• Post author:
  • Post published:May 30, 2017
  • Post category:Berita
  • Reading time:3 mins read

Jakarta – Indonesia Corruption Watch (ICW) dan sejumlah LSM menyebut wacana penambahan jumlah kursi DPR patut dipertanyakan. Pasalnya wacana tersebut dikhawatirkan hanya akan menambah beban bagi negara.

Pernyataan itu disampaikan dalam diskusi yang digelar oleh ICW bersama Pusako Unand, IBC dan Perludem di kantornya. Salah satu pembicara dalam diskusi, peneliti Perkumpulan Pemilu dan Demokrasi (Perludem) Heroik Pratama, menyebut ada beberapa hal pokok yang harus menjadi pertimbangan.

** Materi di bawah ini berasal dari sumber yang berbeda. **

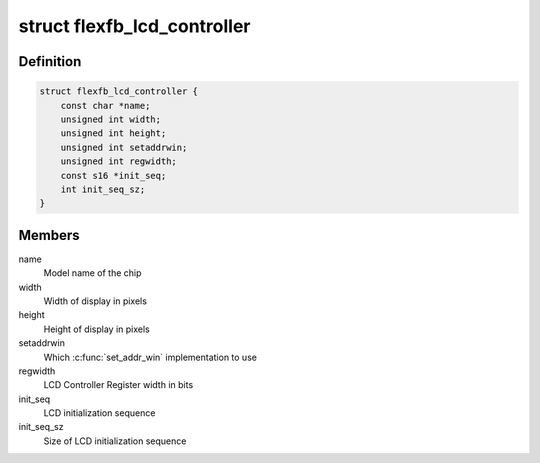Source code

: .. -*- coding: utf-8; mode: rst -*-
.. src-file: drivers/staging/fbtft/flexfb.c

.. _`flexfb_lcd_controller`:

struct flexfb_lcd_controller
============================

.. c:type:: struct flexfb_lcd_controller

    Describes the LCD controller properties

.. _`flexfb_lcd_controller.definition`:

Definition
----------

.. code-block:: c

    struct flexfb_lcd_controller {
        const char *name;
        unsigned int width;
        unsigned int height;
        unsigned int setaddrwin;
        unsigned int regwidth;
        const s16 *init_seq;
        int init_seq_sz;
    }

.. _`flexfb_lcd_controller.members`:

Members
-------

name
    Model name of the chip

width
    Width of display in pixels

height
    Height of display in pixels

setaddrwin
    Which \ :c:func:`set_addr_win`\  implementation to use

regwidth
    LCD Controller Register width in bits

init_seq
    LCD initialization sequence

init_seq_sz
    Size of LCD initialization sequence

.. This file was automatic generated / don't edit.

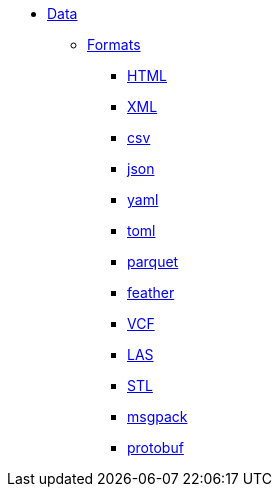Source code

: * xref:introduction.adoc[Data]
** xref:formats.adoc[Formats]
*** xref:html.adoc[HTML]
*** xref:xml.adoc[XML]
*** xref:csv.adoc[csv]
*** xref:json.adoc[json]
*** xref:yaml.adoc[yaml]
*** xref:toml.adoc[toml]
*** xref:parquet.adoc[parquet]
*** xref:feather.adoc[feather]
*** xref:vcf.adoc[VCF]
*** xref:las.adoc[LAS]
*** xref:stl.adoc[STL]
*** xref:msgpack.adoc[msgpack]
*** xref:protobuf.adoc[protobuf]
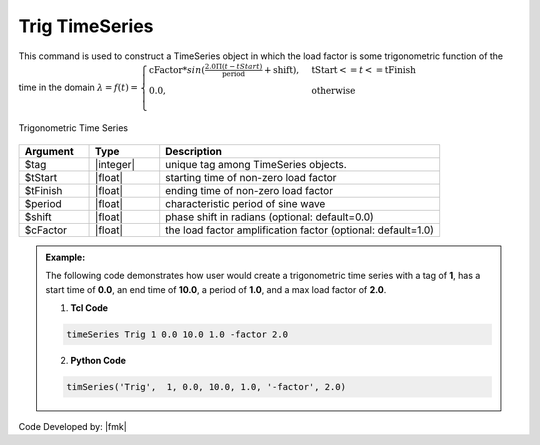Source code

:Trig TimeSeries
^^^^^^^^^^^^^^^

This command is used to construct a TimeSeries object in which the load factor is some trigonometric function of the time in the domain :math:`\lambda = f(t) = \begin{cases}
\text{cFactor} * sin (\frac{2.0 \Pi (t-tStart)}{\text{period}} + \text{shift}), &\text{tStart} <= t <= \text{tFinish}\\
\text{0.0}, &\text{otherwise}\\
\end{cases}`

.. figure:: figures/TrigTimeSeries.gif
	:align: center
	:figclass: align-center

	Trigonometric Time Series

.. function:: timeSeries Trig $tag $tStart $tEnd $period <-factor $cFactor> <-shift $shift>

.. csv-table:: 
   :header: "Argument", "Type", "Description"
   :widths: 10, 10, 40

                $tag, |integer|, unique tag among TimeSeries objects.
                $tStart, |float|, starting time of non-zero load factor
      $tFinish, |float|,	   ending time of non-zero load factor
      $period, |float|,	   characteristic period of sine wave
      $shift, |float|,	   phase shift in radians (optional: default=0.0)
      $cFactor, |float|,   the load factor amplification factor (optional: default=1.0)

.. admonition:: Example:

   The following code demonstrates how user would create a trigonometric time series with a tag of **1**, has a start time of **0.0**, an end time of **10.0**, a period of **1.0**, and a max load factor of **2.0**.

   1. **Tcl Code**

   .. code-block:: none

      timeSeries Trig 1 0.0 10.0 1.0 -factor 2.0


   2. **Python Code**

   .. code-block:: python

      timSeries('Trig',  1, 0.0, 10.0, 1.0, '-factor', 2.0)


Code Developed by: |fmk|
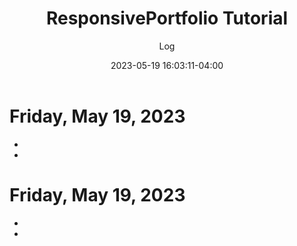 #+TITLE:	ResponsivePortfolio Tutorial
#+SUBTITLE:	Log
#+DATE:		2023-05-19 16:03:11-04:00
#+LASTMOD:  
#+OPTIONS:	toc:nil num:nil
#+STARTUP:	indent show3levels
#+CATEGORIES[]:	Tutorials
#+TAGS[]:	log python

* Friday, May 19, 2023
- 
- 


* Friday, May 19, 2023
- 
- 


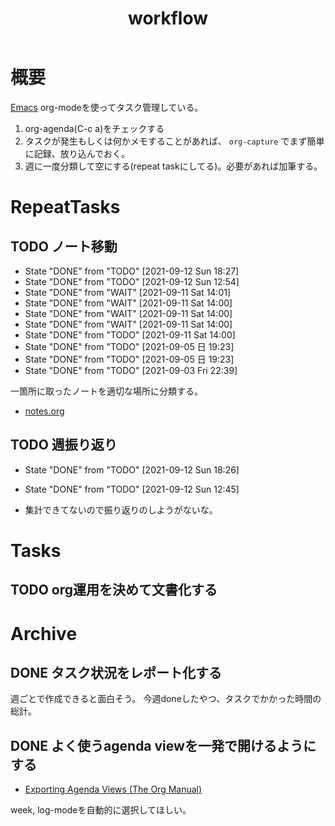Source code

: :PROPERTIES:
:ID:       fad0d446-fe06-4614-af63-a0c5ecc11c9c
:END:
#+title: workflow
* 概要
[[id:1ad8c3d5-97ba-4905-be11-e6f2626127ad][Emacs]] org-modeを使ってタスク管理している。

1. org-agenda(C-c a)をチェックする
2. タスクが発生もしくは何かメモすることがあれば、 ~org-capture~ でまず簡単に記録、放り込んでおく。
3. 週に一度分類して空にする(repeat taskにしてる)。必要があれば加筆する。
* RepeatTasks
** TODO ノート移動
DEADLINE: <2021-09-19 Sun +1w>
:PROPERTIES:
:LAST_REPEAT: [2021-09-12 Sun 18:27]
:END:
- State "DONE"       from "TODO"       [2021-09-12 Sun 18:27]
- State "DONE"       from "TODO"       [2021-09-12 Sun 12:54]
- State "DONE"       from "WAIT"       [2021-09-11 Sat 14:01]
- State "DONE"       from "WAIT"       [2021-09-11 Sat 14:00]
- State "DONE"       from "WAIT"       [2021-09-11 Sat 14:00]
- State "DONE"       from "WAIT"       [2021-09-11 Sat 14:00]
- State "DONE"       from "TODO"       [2021-09-11 Sat 14:00]
- State "DONE"       from "TODO"       [2021-09-05 日 19:23]
- State "DONE"       from "TODO"       [2021-09-05 日 19:23]
- State "DONE"       from "TODO"       [2021-09-03 Fri 22:39]

一箇所に取ったノートを適切な場所に分類する。

- [[file:~/Dropbox/junk/diary/org-journal/todo.org][notes.org]]
** TODO 週振り返り
DEADLINE: <2021-09-19 Sun +1w>
:PROPERTIES:
:LAST_REPEAT: [2021-09-12 Sun 18:26]
:END:
- State "DONE"       from "TODO"       [2021-09-12 Sun 18:26]
- State "DONE"       from "TODO"       [2021-09-12 Sun 12:45]

- 集計できてないので振り返りのしようがないな。
* Tasks
** TODO org運用を決めて文書化する
:LOGBOOK:
CLOCK: [2021-09-03 Fri 22:29]--[2021-09-03 Fri 22:38] =>  0:09
:END:
* Archive
** DONE タスク状況をレポート化する
CLOSED: [2021-09-12 Sun 18:18]
:LOGBOOK:
CLOCK: [2021-09-12 Sun 15:32]--[2021-09-12 Sun 15:57] =>  0:25
CLOCK: [2021-09-12 Sun 14:47]--[2021-09-12 Sun 15:12] =>  0:25
CLOCK: [2021-09-12 Sun 13:51]--[2021-09-12 Sun 14:16] =>  0:25
:END:
週ごとで作成できると面白そう。
今週doneしたやつ、タスクでかかった時間の総計。
** DONE よく使うagenda viewを一発で開けるようにする
CLOSED: [2021-09-12 Sun 18:19]
- [[https://orgmode.org/manual/Exporting-Agenda-Views.html][Exporting Agenda Views (The Org Manual)]]

week, log-modeを自動的に選択してほしい。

“Pertama, jumlah penduduk itu bukan menjadi satu-satunya faktor penentu penambahan jumlah kursi DPR. Malahan, kalau kita berkaca pada negara lain, misalnya Amerika Serikat, yang jumlah penduduknya lebih besar dibanding Indonesia, kursi anggota DPR mereka tidak pernah berubah karena mereka tidak menggunakan jumlah penduduk menjadi patokan,” ujar Heroik di Kantor ICW, Jalan Kalibata Timur, Jakarta Selatan, Senin (29/5/2017).

Heroik menilai bahwa penambahan jumlah kursi berdasarkan penambahan jumlah penduduk bukanlah sebuah keputusan yang bijak. Karena saat ini faktanya di lapangan yang perlu diperhatikan adalah adanya re-alokasi jumlah kursi DPR.

“Misalnya, di Jawa itu jumlah penduduk kurang lebih 43 juta, kalau kita hitung berdasarkan jumlah penduduk, maka seharusnya jumlah kursinya adalah 100, sedangkan faktanya saat ini hanya ada 91 kursi. Sementara ada provinsi lain, seperti Sulawesi Selatan yang harusnya hanya 19 kursi, tapi malah mendapat 24 kursi. Jadi, kalau kita bicara soal proporsionalitas atau kesetaraan, maka yang seperti itu harusnya dibenahi. Tidak perlu ada penambahan, lakukan saja re-alokasi,” imbuhnya.

Lebih lanjut Heroik menyebut bahwa jika alasan penambahan jumlah kursi itu adalah untuk meningkatkan representasi masyarakat di DPR, maka alasan itu patut diberikan tanda tanya besar. Karena dalam sejarahnya, jumlah kursi anggota DPR di pemerintahan Indonesia terus bertambah, namun hingga saat ini belum terlihat dampak positif yang nyata dari adanya penambahan tersebut.

“Malah semakin memperbesar potensi korupsi. Selain itu, jika jumlah kursi DPR bertambah, maka tingkat kompleksitas juga akan meningkat. Bayangkan saja saat ini 560 anggota DPR ketika memutuskan sebuah kebijakan, tarik ulurnya memakan waktu yang sangat lama. RUU Pemilu saja yang awalnya dibilang akan selesai April, sampai sekarang masih terus dilakukan penundaan. Nah, apalagi nanti kalau jumlahnya bertambah, yang ada hanya akan menambah tingkat kompleksitas,” sebutnya.

Heroik juga menyoroti soal cost (biaya) politik yang menurutnya akan semakin bertambah jika penambahan ini dilakukan. Jika cost politik bertambah, maka tidak menutup kemungkinan jika nanti anggota baru yang menduduki kursi DPR akan melakukan berbagai cara untuk mengembalikan biaya besar yang sempat dikeluarkan tersebut.

“Ini menambah cost politik, padahal Parpol belakangan mengeluhkan soal dana kampanye yang tinggi. Jadi masalah satu belum selesai, malah menambah dengan masalah baru lagi. Harusnya, lebih baik masalah-masalah itu diselesaikan satu-persatu,” tuturnya.

Ia melanjutkan bahwa menurutnya masih ada isu-isu lain yang lebih penting dan urgent untuk dibahas dibanding penambahan jumlah kursi DPR. Isu-isu itu, kata Heroik, misalnya adalah isu proses rekrutmen internal partai yang sampai saat ini masih perlu dibenahi ataupun isu transparansi dana kampanye.

“Untuk 560 anggota DPR saja kita tidak tahu proses internal recruitmentnya bagaimana. Kalau kita bilang, itu secret gardennya Parpol lah, sulit melihat prosesnya. Demokrasi di internal partai saja masih harus dibenahi, bagaimana mau menambah jumlah kursi. Jadi, menurut saya, menambah anggota DPR bukan menjadi solusi,” tutup Heroik.